EXTRACT PROVIDED -
Hydrocarbon Engineering,


Total US petroleum deliveries (a measure of demand) were up 1.2% in December against the same month last year and up 2.3 % for 2010 compared with 2009, evidence the US economy continues to gain momentum. Both gasoline and diesel deliveries were up for full year 2010 over 2009, gasoline by 0.6% and distillates by 4.8%. Also, US refiners set a record for annual gasoline production.

‘The robust distillate numbers suggest the nation’s industrial sector continues to rebound,’ said API chief economist John Felmy. ‘They were up both month over month and year over year. While consumer demand for gasoline was weak during this winter holiday season, higher prices and bad weather might have kept people off the roads. The other side of that is overall retail sales were up, led by a big 12% increase in e-commerce sales. People were doing more shopping online, and that, in turn, spurred more truck shipping and an increase in deliveries of ultra low sulfur diesel, a subset of total distillates and the kind of fuel the on road trucks use, by more than 16% this December over last.’

US refiner activity increased, finishing a strong year. Total inputs to crude distillation units moved 1.5% higher this December against last, and refinery utilisation increased by 4.4% from December 2009 to 85.7%. In addition to yearly average motor gasoline production reaching an all time high, yearly average distillate fuel production was at its second highest level ever (after 2008).

Domestic crude oil production rose by 1.3% this December over December 2009, reaching 5.52 million bps. Lower 48 crude production was up while Alaska production slipped slightly.

December’s crude oil and product imports, a 10.6 million bpd were down from November but slightly up from December a year ago, driven by increases in crude imports. Crude imports at 8.8 million bpd were up by 8.1% while total product imports, at 1.8 million bpd, were down by 24.3%.

US crude stocks in December had steep yet seasonal declines, down by 6.5% from November but up by 2.2% from December 2009. At 332.2 million bbls, this was the highest crude stock level since December 1994. All products showed stock declines in December compared with November 2010. Total motor gasoline stocks were 1.3% lower which distillate stocks were 0.4% lower.

EXTRACTED RECORDS -
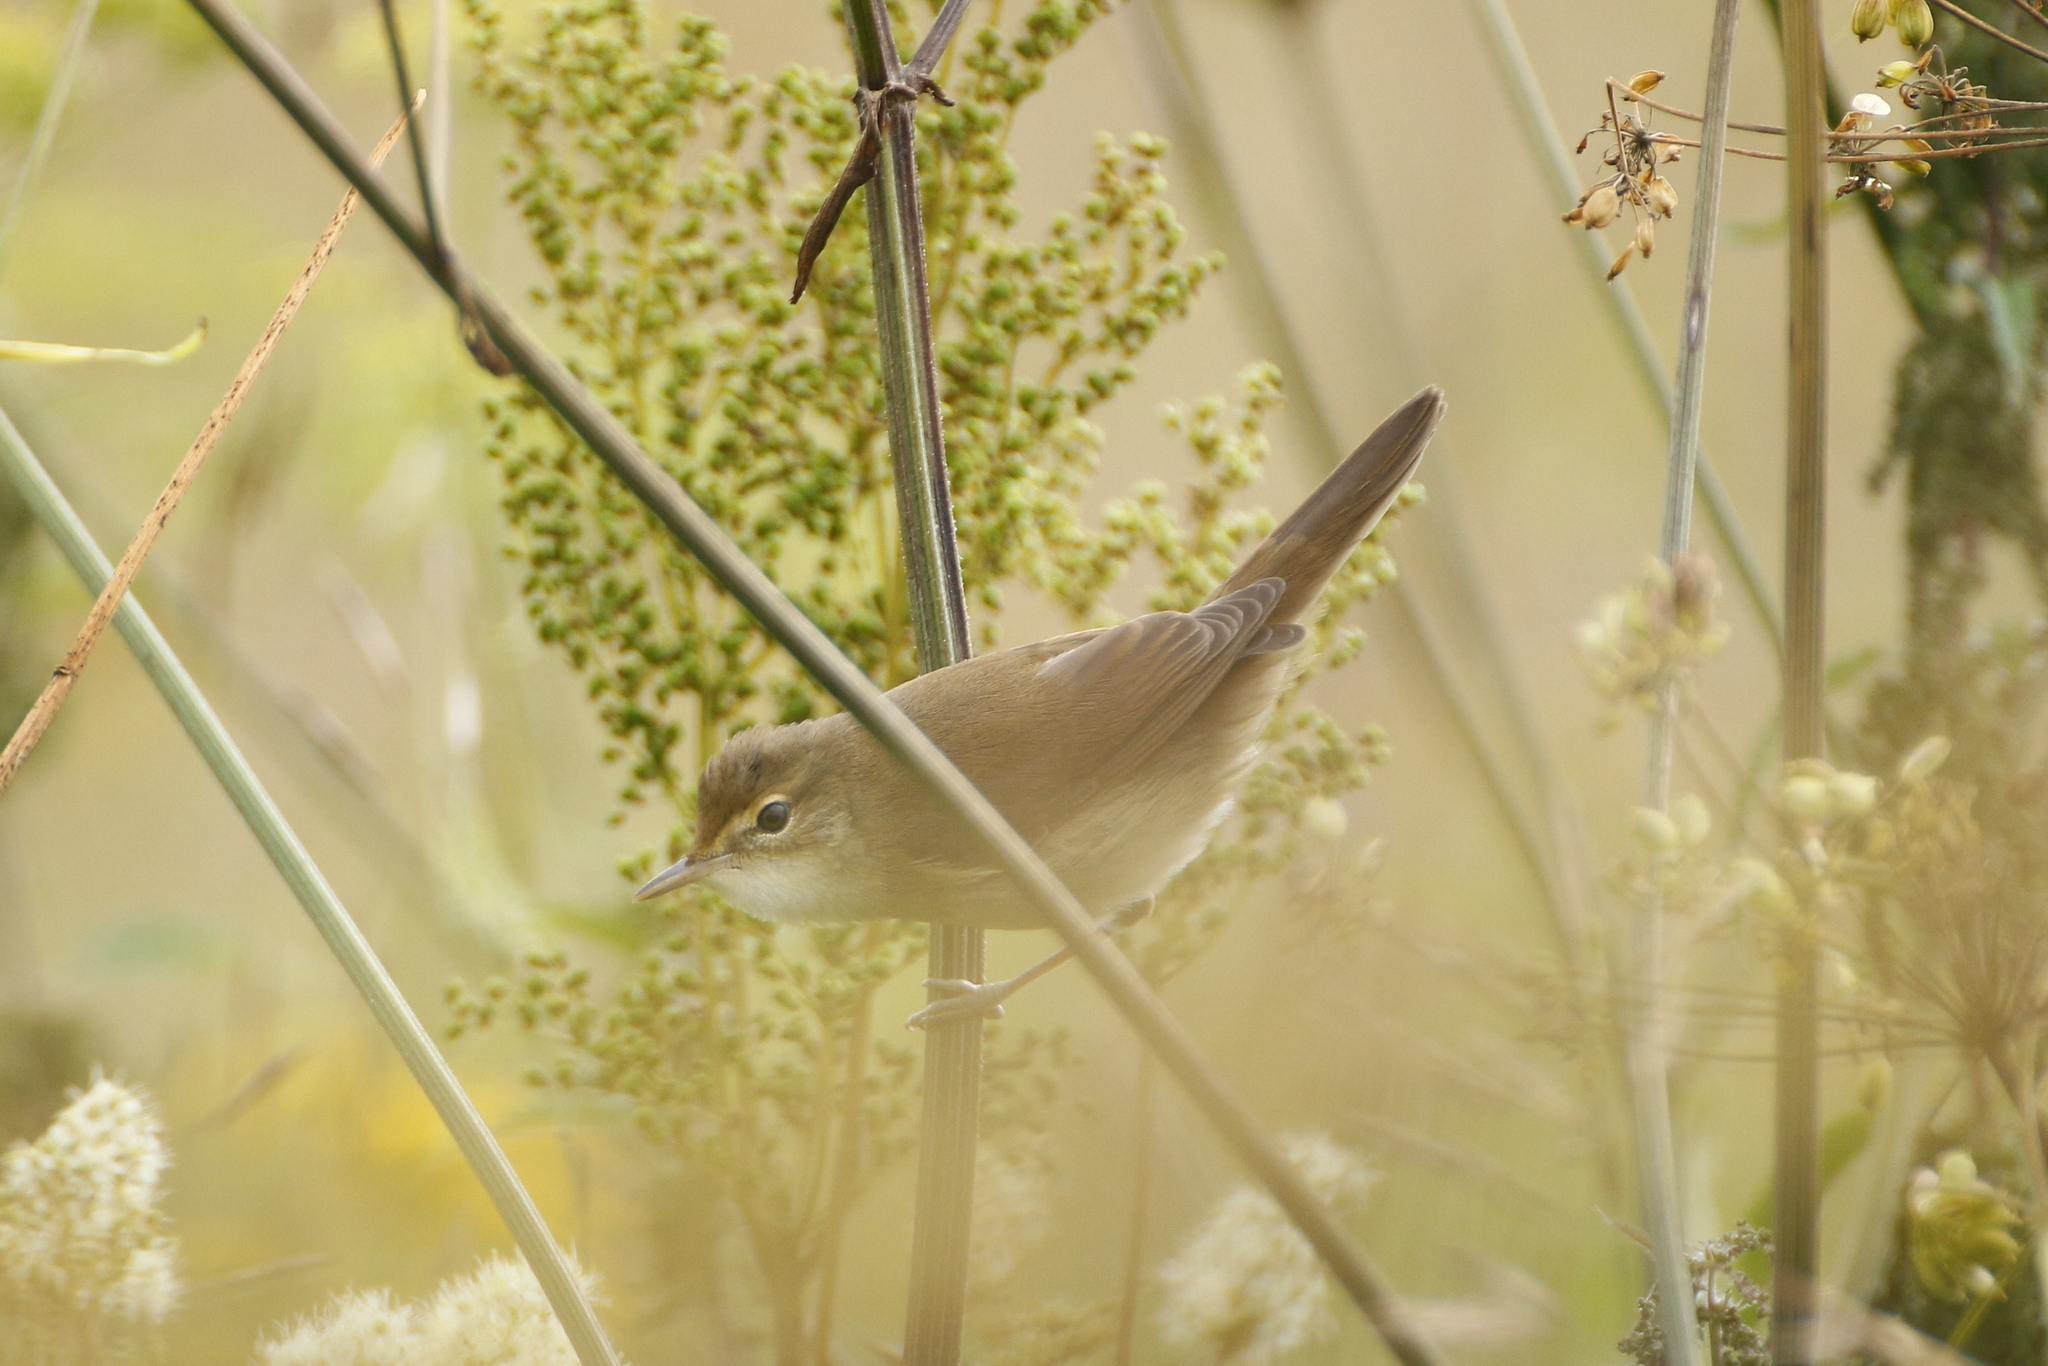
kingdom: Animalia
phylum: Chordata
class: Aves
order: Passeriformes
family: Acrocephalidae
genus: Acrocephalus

---

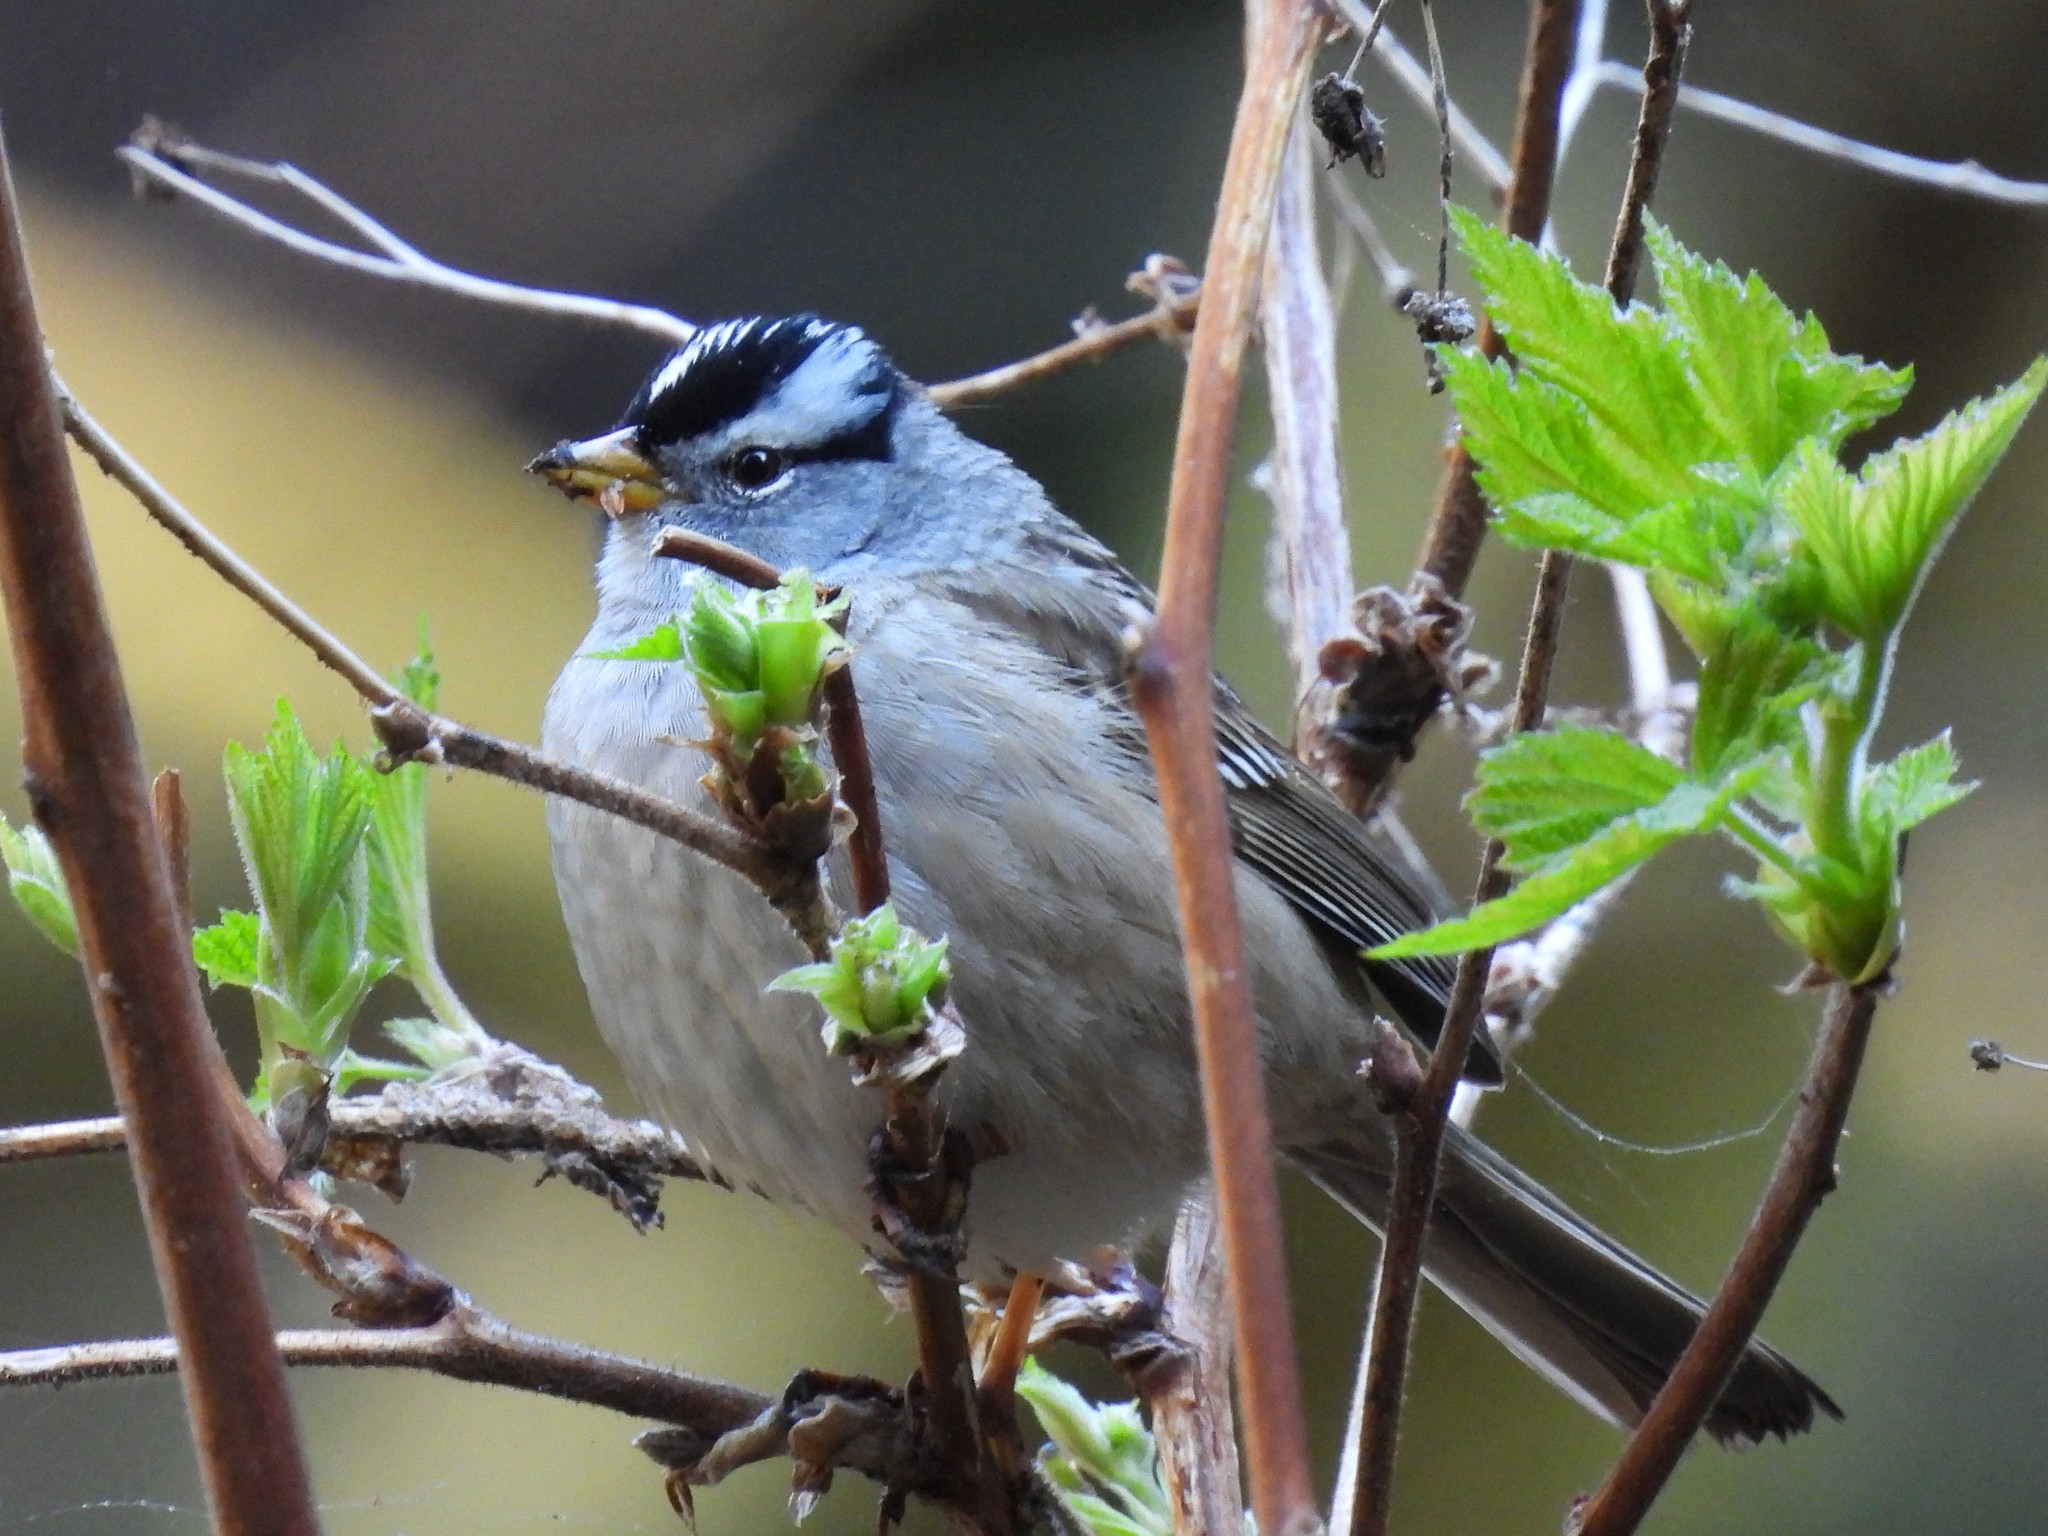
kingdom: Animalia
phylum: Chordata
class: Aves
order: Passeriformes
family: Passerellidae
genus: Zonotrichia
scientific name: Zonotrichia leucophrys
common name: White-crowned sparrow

PROBLEM A -
List every percentage decrease the petroleum report gives, along with what each one applies to.
PROBLEM B -
Summarize the petroleum report in two sentences.
PROBLEM C -
Reproduce the part of the petroleum report that starts with the words containing "US refiner activity" and ends with "ever (after 2008).", word for word.

TASK OUTPUT A -
- Total product imports: down 24.3%
- US crude stocks: down 6.5% from November
- Total motor gasoline stocks: 1.3% lower
- Distillate stocks: 0.4% lower

TASK OUTPUT B -
US petroleum deliveries rose 1.2% in December against the same month a year earlier and 2.3% for 2010 over 2009, and refiners set a record for annual gasoline production. Refinery activity, domestic crude production and crude imports all increased, and December crude stocks reached their highest level since December 1994 despite a seasonal decline from November.

TASK OUTPUT C -
US refiner activity increased, finishing a strong year. Total inputs to crude distillation units moved 1.5% higher this December against last, and refinery utilisation increased by 4.4% from December 2009 to 85.7%. In addition to yearly average motor gasoline production reaching an all time high, yearly average distillate fuel production was at its second highest level ever (after 2008).